Box coordinate transitions:
========================
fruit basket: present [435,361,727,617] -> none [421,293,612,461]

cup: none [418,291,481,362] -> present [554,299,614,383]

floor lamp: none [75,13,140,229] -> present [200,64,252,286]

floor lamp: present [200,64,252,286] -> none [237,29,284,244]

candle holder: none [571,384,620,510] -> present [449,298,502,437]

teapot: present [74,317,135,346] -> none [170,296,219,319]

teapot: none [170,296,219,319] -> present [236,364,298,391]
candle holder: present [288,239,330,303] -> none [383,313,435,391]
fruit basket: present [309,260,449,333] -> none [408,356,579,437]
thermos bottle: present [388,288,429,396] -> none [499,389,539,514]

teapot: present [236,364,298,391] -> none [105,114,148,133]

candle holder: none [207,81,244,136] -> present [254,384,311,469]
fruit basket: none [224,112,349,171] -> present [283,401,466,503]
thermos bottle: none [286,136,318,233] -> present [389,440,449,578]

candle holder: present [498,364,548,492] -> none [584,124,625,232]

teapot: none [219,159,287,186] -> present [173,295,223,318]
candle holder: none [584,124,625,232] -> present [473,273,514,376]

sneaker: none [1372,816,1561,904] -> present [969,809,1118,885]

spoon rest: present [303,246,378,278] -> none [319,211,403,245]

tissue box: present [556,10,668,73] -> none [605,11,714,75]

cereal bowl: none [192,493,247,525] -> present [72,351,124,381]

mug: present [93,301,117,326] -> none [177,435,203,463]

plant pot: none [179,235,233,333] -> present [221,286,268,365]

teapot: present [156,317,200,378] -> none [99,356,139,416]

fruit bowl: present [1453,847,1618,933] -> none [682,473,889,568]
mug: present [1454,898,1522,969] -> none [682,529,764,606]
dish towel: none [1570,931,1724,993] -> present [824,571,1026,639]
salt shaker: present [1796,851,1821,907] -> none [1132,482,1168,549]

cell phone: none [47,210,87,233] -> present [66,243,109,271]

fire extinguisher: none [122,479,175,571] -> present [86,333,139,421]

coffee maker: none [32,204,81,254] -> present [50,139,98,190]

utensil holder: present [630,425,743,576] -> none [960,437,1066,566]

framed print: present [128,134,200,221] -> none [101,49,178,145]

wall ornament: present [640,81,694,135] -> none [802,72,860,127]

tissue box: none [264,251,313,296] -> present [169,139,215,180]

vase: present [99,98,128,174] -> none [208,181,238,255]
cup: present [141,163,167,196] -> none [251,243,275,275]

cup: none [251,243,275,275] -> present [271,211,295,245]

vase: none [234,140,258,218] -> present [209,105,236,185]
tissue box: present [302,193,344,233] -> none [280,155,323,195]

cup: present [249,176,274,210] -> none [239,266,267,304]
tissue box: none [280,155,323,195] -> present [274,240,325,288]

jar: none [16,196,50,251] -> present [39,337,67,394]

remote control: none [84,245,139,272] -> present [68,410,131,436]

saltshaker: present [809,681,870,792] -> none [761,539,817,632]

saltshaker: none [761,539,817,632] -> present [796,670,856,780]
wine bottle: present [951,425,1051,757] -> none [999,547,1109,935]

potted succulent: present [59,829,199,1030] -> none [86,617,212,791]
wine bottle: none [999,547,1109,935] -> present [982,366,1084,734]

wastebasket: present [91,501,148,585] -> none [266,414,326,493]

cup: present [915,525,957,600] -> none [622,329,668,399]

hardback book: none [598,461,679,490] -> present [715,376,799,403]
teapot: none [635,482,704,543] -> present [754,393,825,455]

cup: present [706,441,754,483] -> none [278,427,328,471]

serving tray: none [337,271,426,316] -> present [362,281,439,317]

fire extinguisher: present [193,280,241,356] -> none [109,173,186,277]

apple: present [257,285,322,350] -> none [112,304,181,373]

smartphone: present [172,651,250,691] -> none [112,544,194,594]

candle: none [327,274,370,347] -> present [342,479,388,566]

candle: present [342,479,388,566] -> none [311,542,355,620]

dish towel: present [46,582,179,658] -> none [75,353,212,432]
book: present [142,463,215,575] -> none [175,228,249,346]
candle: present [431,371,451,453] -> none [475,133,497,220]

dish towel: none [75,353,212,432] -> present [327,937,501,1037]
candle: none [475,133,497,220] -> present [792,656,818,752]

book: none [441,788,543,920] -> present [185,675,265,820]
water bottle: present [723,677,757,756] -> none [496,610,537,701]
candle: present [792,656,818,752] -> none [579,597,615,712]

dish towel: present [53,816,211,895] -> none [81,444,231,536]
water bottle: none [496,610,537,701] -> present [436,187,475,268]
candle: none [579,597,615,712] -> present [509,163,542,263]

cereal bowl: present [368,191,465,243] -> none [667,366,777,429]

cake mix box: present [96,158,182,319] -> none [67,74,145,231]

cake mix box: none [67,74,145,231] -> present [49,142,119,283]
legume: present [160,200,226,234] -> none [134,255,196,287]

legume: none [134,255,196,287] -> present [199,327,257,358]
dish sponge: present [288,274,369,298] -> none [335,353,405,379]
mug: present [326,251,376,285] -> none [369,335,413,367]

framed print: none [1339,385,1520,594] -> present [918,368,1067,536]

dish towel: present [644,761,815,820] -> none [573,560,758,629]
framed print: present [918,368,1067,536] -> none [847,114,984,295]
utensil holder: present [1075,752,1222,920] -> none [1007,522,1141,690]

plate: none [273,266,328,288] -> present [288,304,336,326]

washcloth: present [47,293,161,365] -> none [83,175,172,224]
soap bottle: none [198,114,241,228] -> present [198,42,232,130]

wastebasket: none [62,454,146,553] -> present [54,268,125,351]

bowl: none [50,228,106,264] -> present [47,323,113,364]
========================
> [TASK BRIEF] With the line that contains "cereal bowl: present" as your start, reproduce the data above exactly through its last line, and nothing before that start.

> [PROBLEM SOLUTION]
cereal bowl: present [368,191,465,243] -> none [667,366,777,429]

cake mix box: present [96,158,182,319] -> none [67,74,145,231]

cake mix box: none [67,74,145,231] -> present [49,142,119,283]
legume: present [160,200,226,234] -> none [134,255,196,287]

legume: none [134,255,196,287] -> present [199,327,257,358]
dish sponge: present [288,274,369,298] -> none [335,353,405,379]
mug: present [326,251,376,285] -> none [369,335,413,367]

framed print: none [1339,385,1520,594] -> present [918,368,1067,536]

dish towel: present [644,761,815,820] -> none [573,560,758,629]
framed print: present [918,368,1067,536] -> none [847,114,984,295]
utensil holder: present [1075,752,1222,920] -> none [1007,522,1141,690]

plate: none [273,266,328,288] -> present [288,304,336,326]

washcloth: present [47,293,161,365] -> none [83,175,172,224]
soap bottle: none [198,114,241,228] -> present [198,42,232,130]

wastebasket: none [62,454,146,553] -> present [54,268,125,351]

bowl: none [50,228,106,264] -> present [47,323,113,364]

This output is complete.